Sometimes, staring at your dog makes you envious of a life that's Hakuna Matata-filled (pause here because I just have to sing that song briefly; yes, you can sing along too) and devoid of heavy complications other than merely, perhaps, the occasional fleas and canine vendetta against the feline community. And yes, the everyday personal struggle to tell the master that the food ration is never enough.
Then again, I've learned to be careful about what I wish for, and I do think about this whenever I dream or think of something I don't have. It's almost like a memory of you as a child understanding why you should never do this or that, or go here or there...as what your nanny would tell you because you just might get yourself hurt. It's a lesson on taking time to think things over because, as Jason Mraz puts it, there's really no need to hurry when you're making up your mind.
So while I brush the silent 'I wish I was just a dog' prayers away tonight, and stare at Phoebe, figuring out as always what she may be dreaming about, I also reflect on the human tendency to disown choices that have been ours all along.

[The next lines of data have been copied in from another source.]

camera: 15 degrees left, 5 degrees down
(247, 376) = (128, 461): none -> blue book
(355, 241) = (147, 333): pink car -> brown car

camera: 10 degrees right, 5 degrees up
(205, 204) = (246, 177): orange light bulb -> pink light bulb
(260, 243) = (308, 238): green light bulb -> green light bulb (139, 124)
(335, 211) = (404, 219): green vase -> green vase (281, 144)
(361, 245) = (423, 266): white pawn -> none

It is easy to shift focus from ourselves to those which we believe are beyond our control on occasions that we do not want to feel or be seen as weak. How many times have people blamed the traffic for being late in a class or a meeting, totally neglecting the truth that we woke up late and just did not move fast enough to make it on the bus or train on time? How many times have people blamed others' incapacities for problems in which we, ourselves, are also involved--whether it's a small project, work, or even global issues that surround us?

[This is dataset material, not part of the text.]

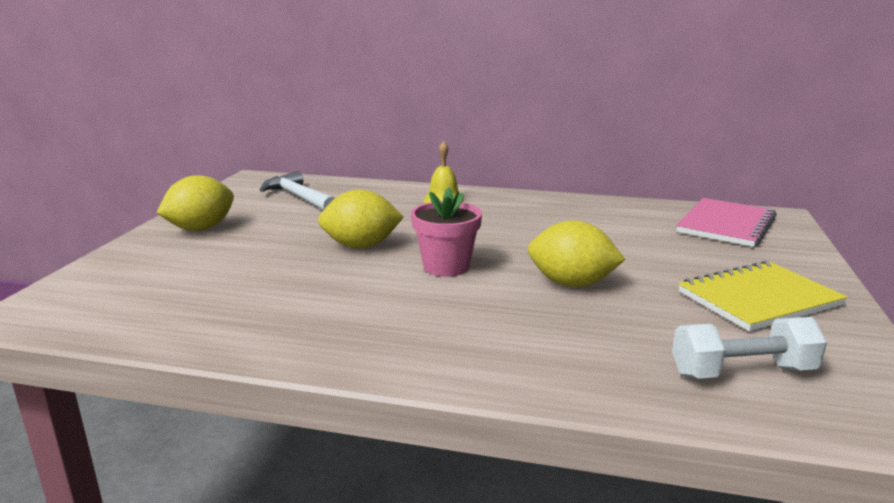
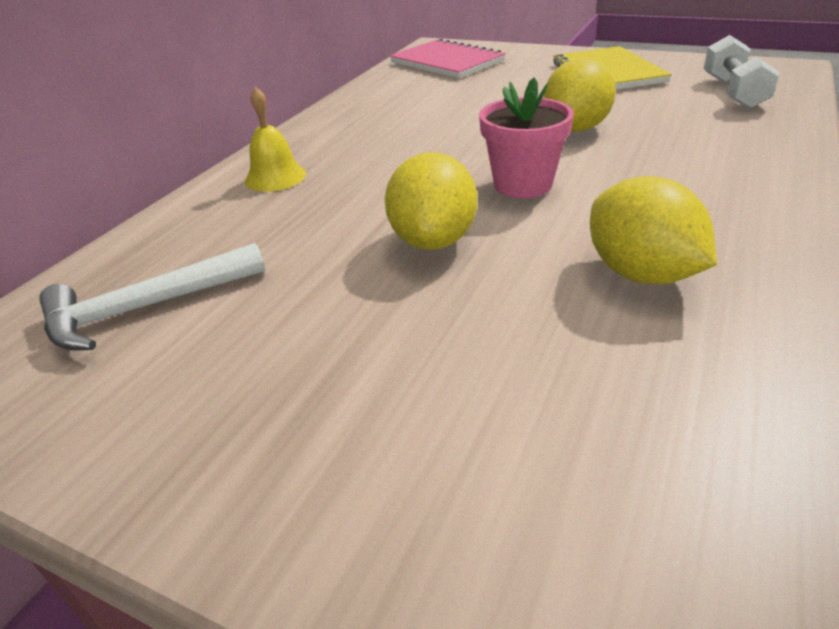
camera: 75 degrees left, 15 degrees up
(201, 228) = (252, 438): yellow lemon -> yellow lemon (641, 274)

Embracing the everyday choices that we made, which have resulted in outcomes that do not favor us at all, does not mean that we are weak; rather, it communicates, quite stunningly (if I do say so myself), that we are brave enough to acknowledge our humanness (if there is a word) and our propensities to fail and learn. After all, there will always be lessons to bring home from our mistakes--mistakes that we encounter as a result of our choices.
I believe that it is in being compassionate towards these choices that we make that we are able to move forward as wiser individuals. We learn to change our habits to allow us to arrive on time for class or work or a date or meet-up with a friend. We learn to proactively participate in any work that we do, and do the best that we can to deliver our individual commitments, while also uplifting others towards a shared goal. We learn to look at ourselves and accept our bad choices as readily as we would acknowledge our good ones. We learn to accept that there were indeed wishes that we made, which we were not careful about, and that those were, yes, our choices--never imposed by the universe or by others or by your pet dog or cat, but by us who are capable of thinking and deciding and celebrating this human power.
Truth is, sometimes, the most exemplary individuals in all of us emerge not in grand moments of recognition and worldly praises, but in those moments when we falter yet compassionately accept that we are built with faults which allow us to make spectacularly bad choices.